§ **How to complete this task**
The response should contain all of the records, copied exactly, and none of the images.

§ **Given data**
<<<<

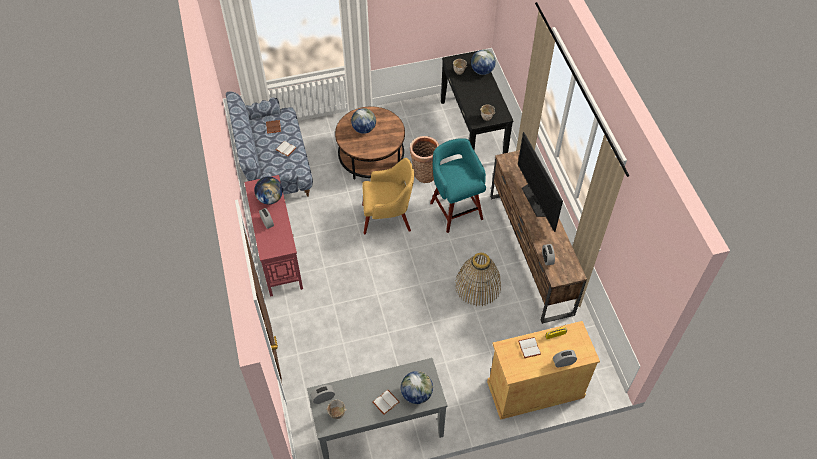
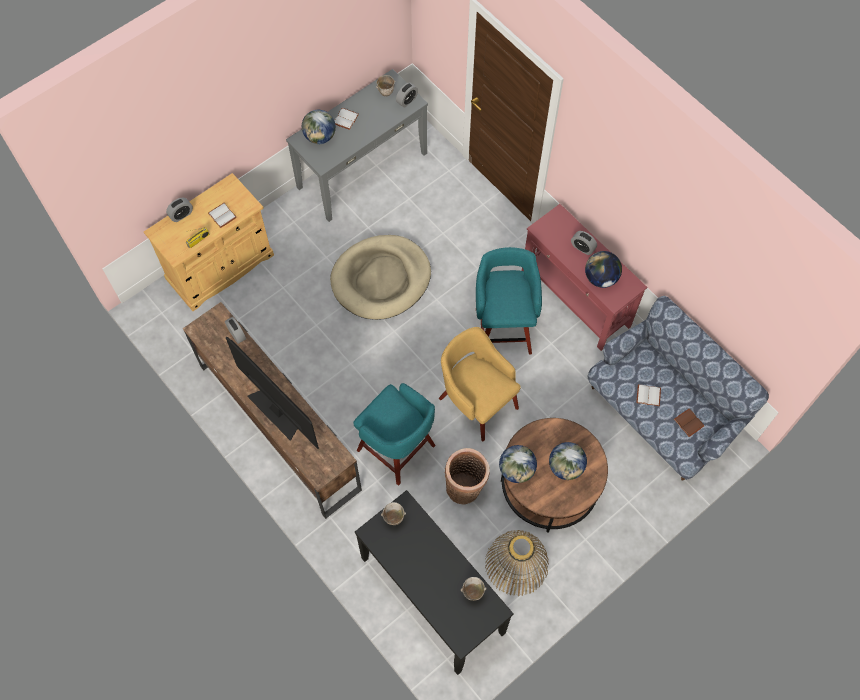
camera: 155 degrees right, 10 degrees up
(341, 255) = (503, 328): none -> turquoise stool
(388, 217) = (476, 401): yellow armchair -> yellow armchair turned 75 degrees clockwise
(410, 326) = (381, 279): none -> beige dog bed
(477, 286) = (326, 356): basket -> basket (516, 564)
(482, 71) = (439, 611): globe -> globe (516, 470)

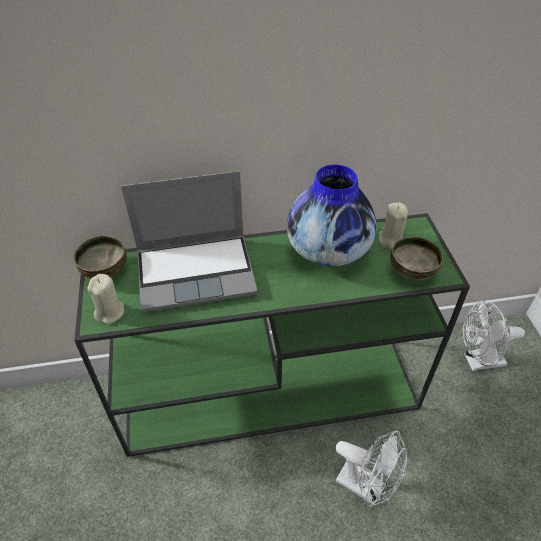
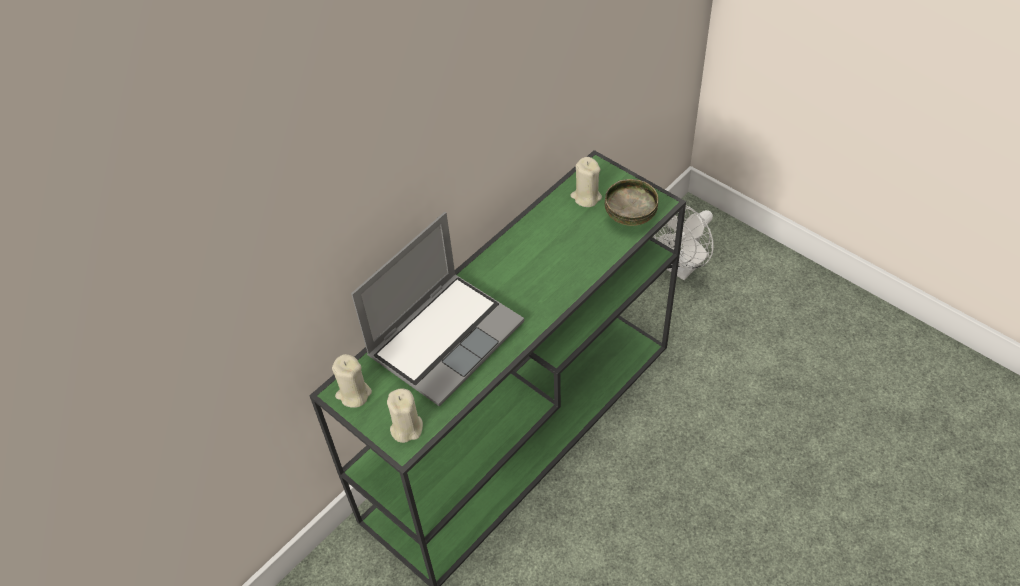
camera: 35 degrees left, 5 degrees up
(105, 270) = (353, 394): bowl -> beige candle
(328, 251) = (543, 241): vase -> none
(366, 486) = (677, 448): white fan -> none

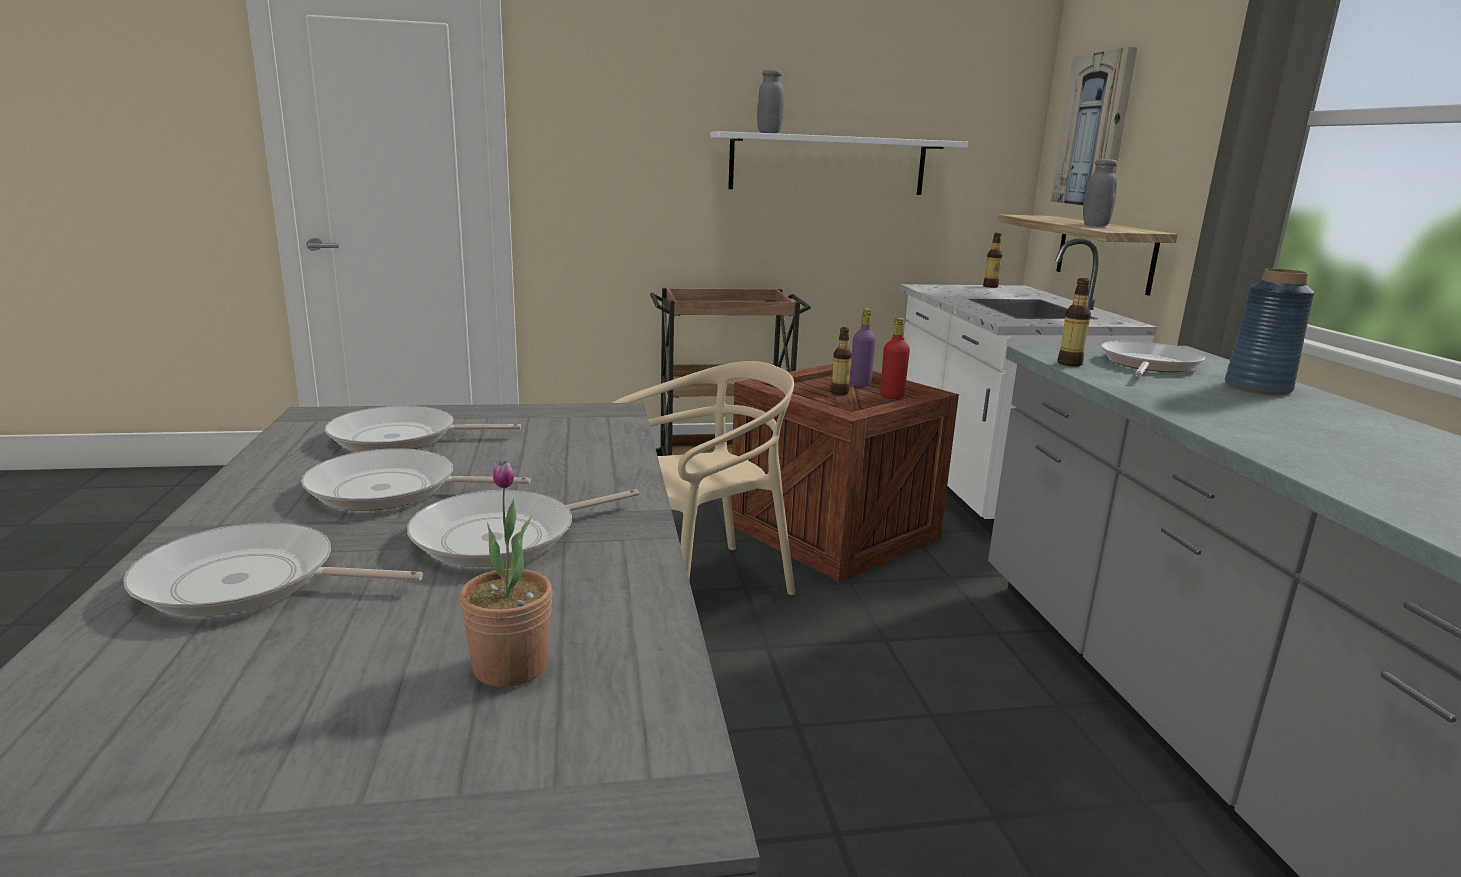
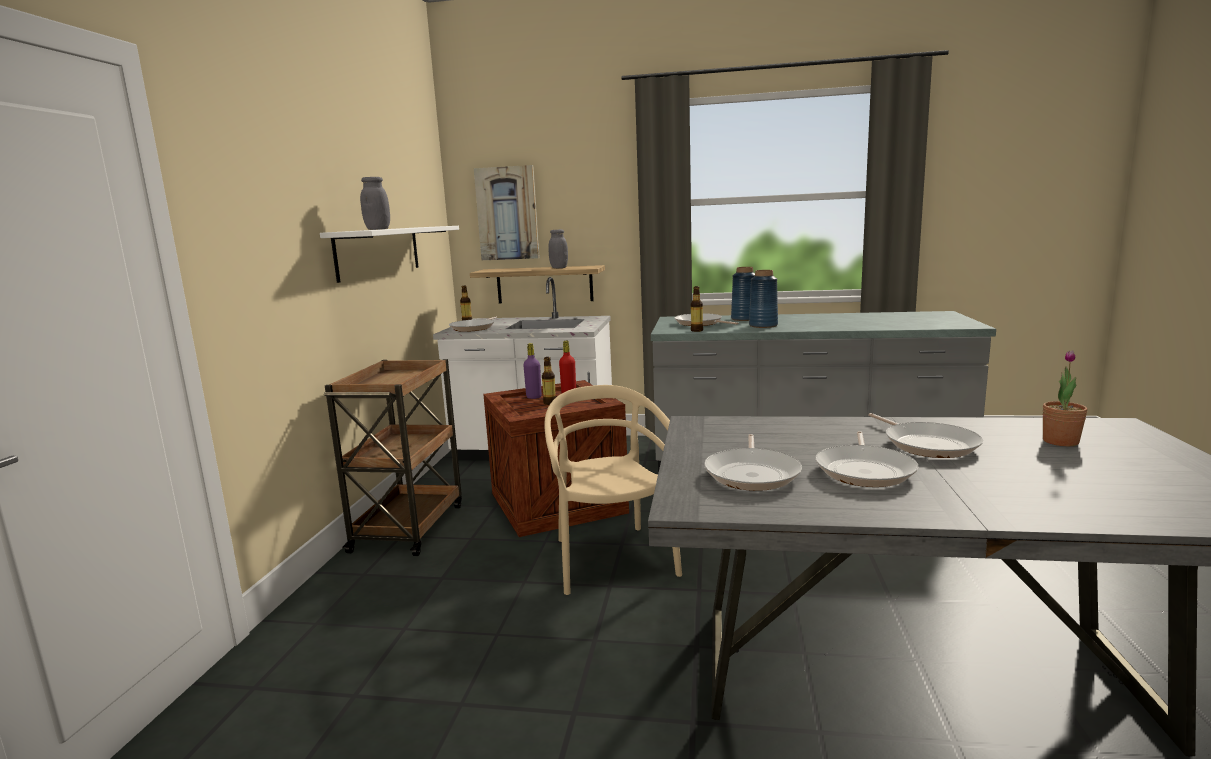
camera: 70 degrees left, 5 degrees down
(248, 583) = (1023, 492): frying pan -> frying pan (474, 328)
(1195, 398) = (763, 325): none -> blue vase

>>>>

§ **Exercise response**
camera: 155 degrees right, 10 degrees up
(341, 255) = (503, 328): none -> turquoise stool
(388, 217) = (476, 401): yellow armchair -> yellow armchair turned 75 degrees clockwise
(410, 326) = (381, 279): none -> beige dog bed
(477, 286) = (326, 356): basket -> basket (516, 564)
(482, 71) = (439, 611): globe -> globe (516, 470)

camera: 35 degrees left, 5 degrees up
(105, 270) = (353, 394): bowl -> beige candle
(328, 251) = (543, 241): vase -> none
(366, 486) = (677, 448): white fan -> none

camera: 70 degrees left, 5 degrees down
(248, 583) = (1023, 492): frying pan -> frying pan (474, 328)
(1195, 398) = (763, 325): none -> blue vase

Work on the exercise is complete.